The Naked Corporation
By Don Tapscott and David Ticoll, Free Press, 2003, 348 pages List price: $28, ISBN: 0-7432-4650-0
If you're going to be naked, you had better be buff," write Don Tapscott and David Ticoll in The Naked Corporation, but they don't want to tone up your abs. They want companies to strip off secrecy and become open enterprises. Companies that get naked tend to get stronger, they argue, because that transparency is good for business.
[ILLUSTRATION OMITTED]
Tapscott and Ticoll say transparency goes far beyond the required financial reports companies must file. Transparency means people have "unprecedented access" to operational and performance information they never saw previously, largely thanks to the Internet. Employees can air information and gripes; shareholders can investigate the company's real worth; customers can compare products; activists can research firms' environmental or labor problems.
With information in hand, "Stakeholders other than shareholders are gaining power, and that means that firms must take them into account to do well," note Tapscott and Ticoll, authors of the best seller Digital Capital: Harnessing the Power of Business Webs (Harvard Business School Press, 2000).
A how-to section on being open outlines levels of transparency, from simple compliance with laws to real openness that sees transparency as a competitive edge. Tapscott and Ticoll cover how corporate governance, reporting standards and business leaders play roles in the open enterprise. They give a detailed study of how one pharmaceutical firm embraced openness in the face of public controversy over its positions on genetic modification, stem cell research and animal testing.
The authors also cover how:
* Transparency creates a power shift in favor of employees. Today's knowledge workers want--and open employers give--information from salary data to product strategies.

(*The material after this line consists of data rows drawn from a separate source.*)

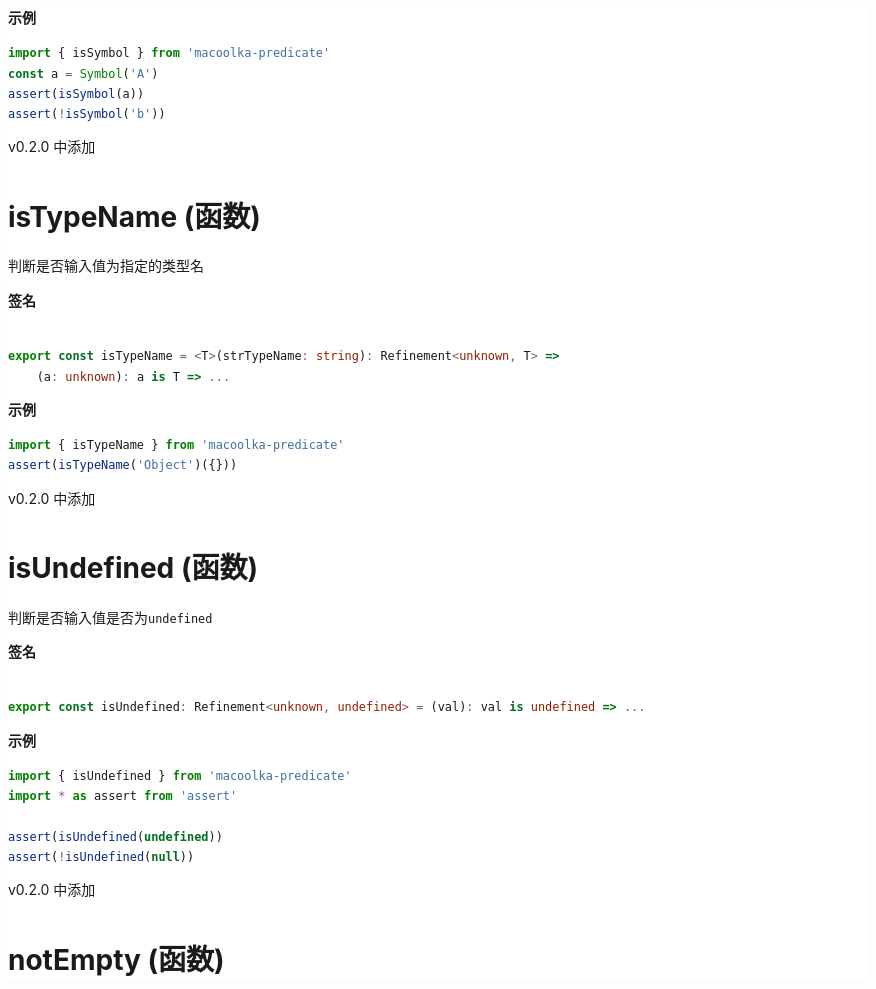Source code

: **示例**

```ts
import { isSymbol } from 'macoolka-predicate'
const a = Symbol('A')
assert(isSymbol(a))
assert(!isSymbol('b'))
```

v0.2.0 中添加

# isTypeName (函数)

判断是否输入值为指定的类型名

**签名**

```ts

export const isTypeName = <T>(strTypeName: string): Refinement<unknown, T> =>
    (a: unknown): a is T => ...

```

**示例**

```ts
import { isTypeName } from 'macoolka-predicate'
assert(isTypeName('Object')({}))
```

v0.2.0 中添加

# isUndefined (函数)

判断是否输入值是否为`undefined`

**签名**

```ts

export const isUndefined: Refinement<unknown, undefined> = (val): val is undefined => ...

```

**示例**

```ts
import { isUndefined } from 'macoolka-predicate'
import * as assert from 'assert'

assert(isUndefined(undefined))
assert(!isUndefined(null))
```

v0.2.0 中添加

# notEmpty (函数)
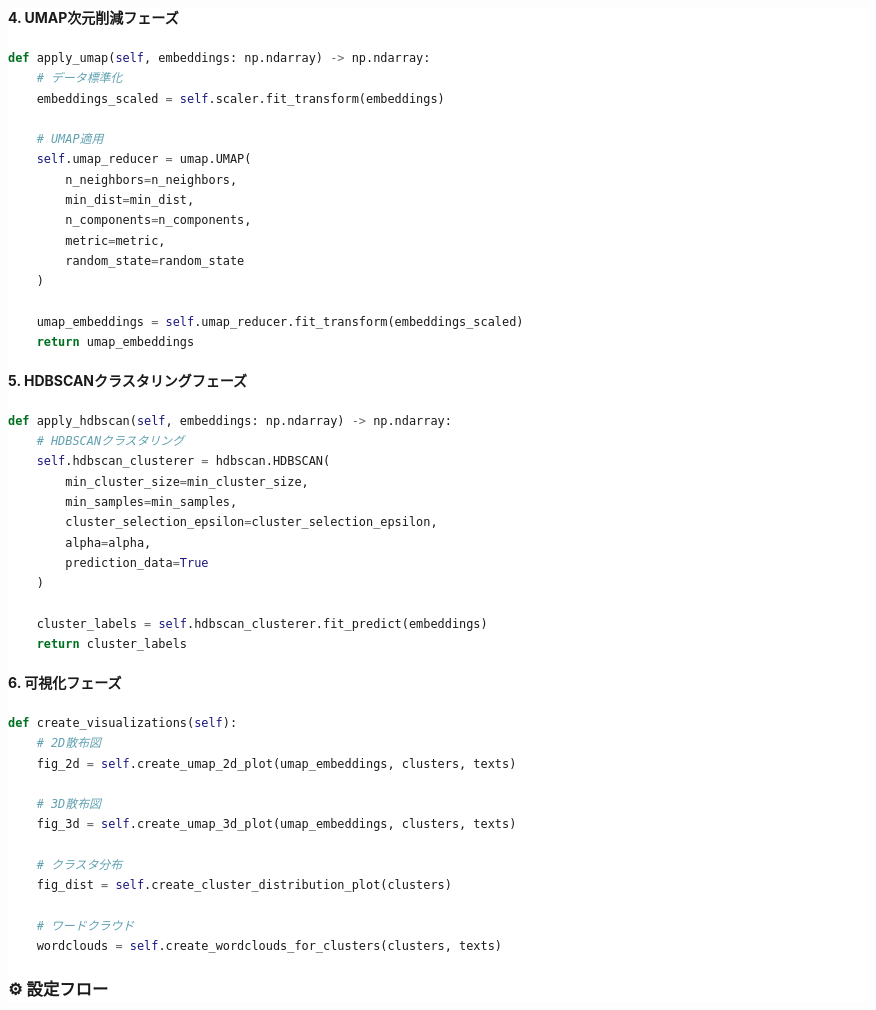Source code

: #### 4. UMAP次元削減フェーズ
```python
def apply_umap(self, embeddings: np.ndarray) -> np.ndarray:
    # データ標準化
    embeddings_scaled = self.scaler.fit_transform(embeddings)
    
    # UMAP適用
    self.umap_reducer = umap.UMAP(
        n_neighbors=n_neighbors,
        min_dist=min_dist,
        n_components=n_components,
        metric=metric,
        random_state=random_state
    )
    
    umap_embeddings = self.umap_reducer.fit_transform(embeddings_scaled)
    return umap_embeddings
```

#### 5. HDBSCANクラスタリングフェーズ
```python
def apply_hdbscan(self, embeddings: np.ndarray) -> np.ndarray:
    # HDBSCANクラスタリング
    self.hdbscan_clusterer = hdbscan.HDBSCAN(
        min_cluster_size=min_cluster_size,
        min_samples=min_samples,
        cluster_selection_epsilon=cluster_selection_epsilon,
        alpha=alpha,
        prediction_data=True
    )
    
    cluster_labels = self.hdbscan_clusterer.fit_predict(embeddings)
    return cluster_labels
```

#### 6. 可視化フェーズ
```python
def create_visualizations(self):
    # 2D散布図
    fig_2d = self.create_umap_2d_plot(umap_embeddings, clusters, texts)
    
    # 3D散布図
    fig_3d = self.create_umap_3d_plot(umap_embeddings, clusters, texts)
    
    # クラスタ分布
    fig_dist = self.create_cluster_distribution_plot(clusters)
    
    # ワードクラウド
    wordclouds = self.create_wordclouds_for_clusters(clusters, texts)
```

### ⚙️ 設定フロー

Information empowers employees to take action.
* Openness with employees builds loyalty; a close-mouthed culture breeds discontent. Arthur Andersen's culture in the 1990s discouraged any discussion of failures and ended up ruining the firm, Ticoll and Tapscott say. At Prudential Securities, a conscious attempt to be open helped reduce attrition even during salary cuts.
* Whistleblowing won't disappear but wouldn't be needed if employers truly were open. Employers should provide safe forums for employees to raise concerns, such as hotlines run by third parties.
* Customers know more about companies and their products than ever. Many are willing to punish companies that don't share their values by refusing to buy their products.